"Plus rien à faire, plus rien à foutre" - La vraie crise de la démocratie
Brice Teinturier, Directeur Général Délégué France d'Ipsos, est l'auteur du livre « "Plus rien à faire, plus rien à foutre" - La vraie crise de la démocratie » qui sortira le 23 février aux éditions Robert Laffont. Ce livre révèle les véritables raisons de la crise de confiance qui éloigne un nombre grandissant de Français de la classe politique actuelle et ébranle notre démocratie. Le Point a interrogé Brice Teinturier.
Propos recueillis par Le Point
« Tout cela occulte un mouvement très profond en France, dont l’émergence et l’amplification constitue le phénomène le plus important de notre rapport d’aujourd’hui à la politique et à la démocratie : [...] la PRAF-attitude, "Plus-Rien-A-Faire" ou "Plus-Rien-A-Foutre" »
Le Point : La droite et la gauche combattant le Front national et se combattant entre elles, telle est en gros notre géographie politique. Selon vous, cette lecture se fonde sur une erreur d’optique fondamentale. Expliquez-nous.

Entrées enregistrées
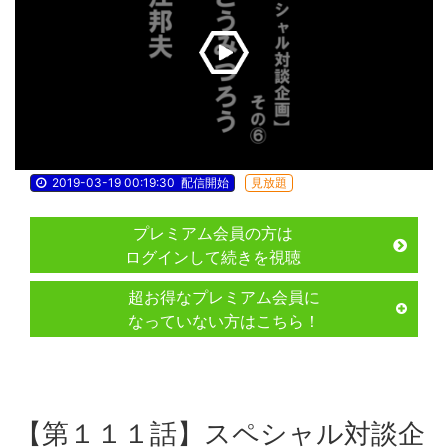
2019-03-19 00:19:30
配信開始
見放題
プレミアム会員の方は
ログインして続きを視聴
超お得なプレミアム会員に
なっていない方はこちら！
【第１１１話】スペシャル対談企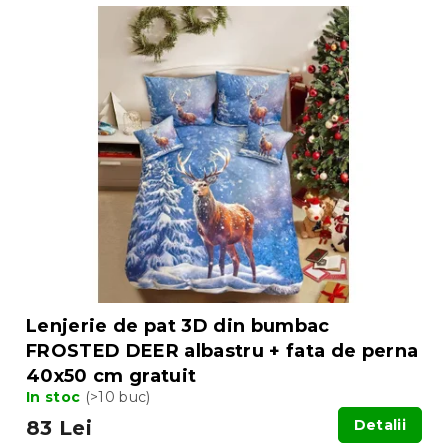
Lenjerie de pat 3D din bumbac
FROSTED DEER albastru + fata de perna
40x50 cm gratuit
In stoc
(>10 buc)
83 Lei
Detalii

» **QUESTIONS À TRAITER**
a) Traduisez en anglais cette phrase du texte sur la crise de la démocratie : « Ce livre révèle les véritables raisons de la crise de confiance qui éloigne un nombre grandissant de Français de la classe politique actuelle et ébranle notre démocratie. »
b) D'après le texte sur la crise de la démocratie, pourquoi Le Point demande-t-il à Brice Teinturier d'expliquer la lecture de la géographie politique qu'il présente ?
c) Les affirmations suivantes concordent-elles avec le texte sur la crise de la démocratie ? (i) Le livre paraît aux éditions Robert Laffont. (ii) Brice Teinturier est journaliste au Point. (iii) La PRAF-attitude désigne le « Plus-Rien-A-Faire » ou le « Plus-Rien-A-Foutre ».

» **RÉSULTATS ATTENDUS**
a) This book reveals the real reasons for the crisis of confidence that is driving a growing number of French people away from the current political class and shaking our democracy.

b) Selon Brice Teinturier, cette lecture repose sur une erreur d'optique fondamentale. Cette lecture voit la droite et la gauche combattre le Front national tout en se combattant entre elles.

c)
(i) Oui : « qui sortira le 23 février aux éditions Robert Laffont ».
(ii) Non : « Directeur Général Délégué France d'Ipsos ».
(iii) Oui : « la PRAF-attitude, "Plus-Rien-A-Faire" ou "Plus-Rien-A-Foutre" ».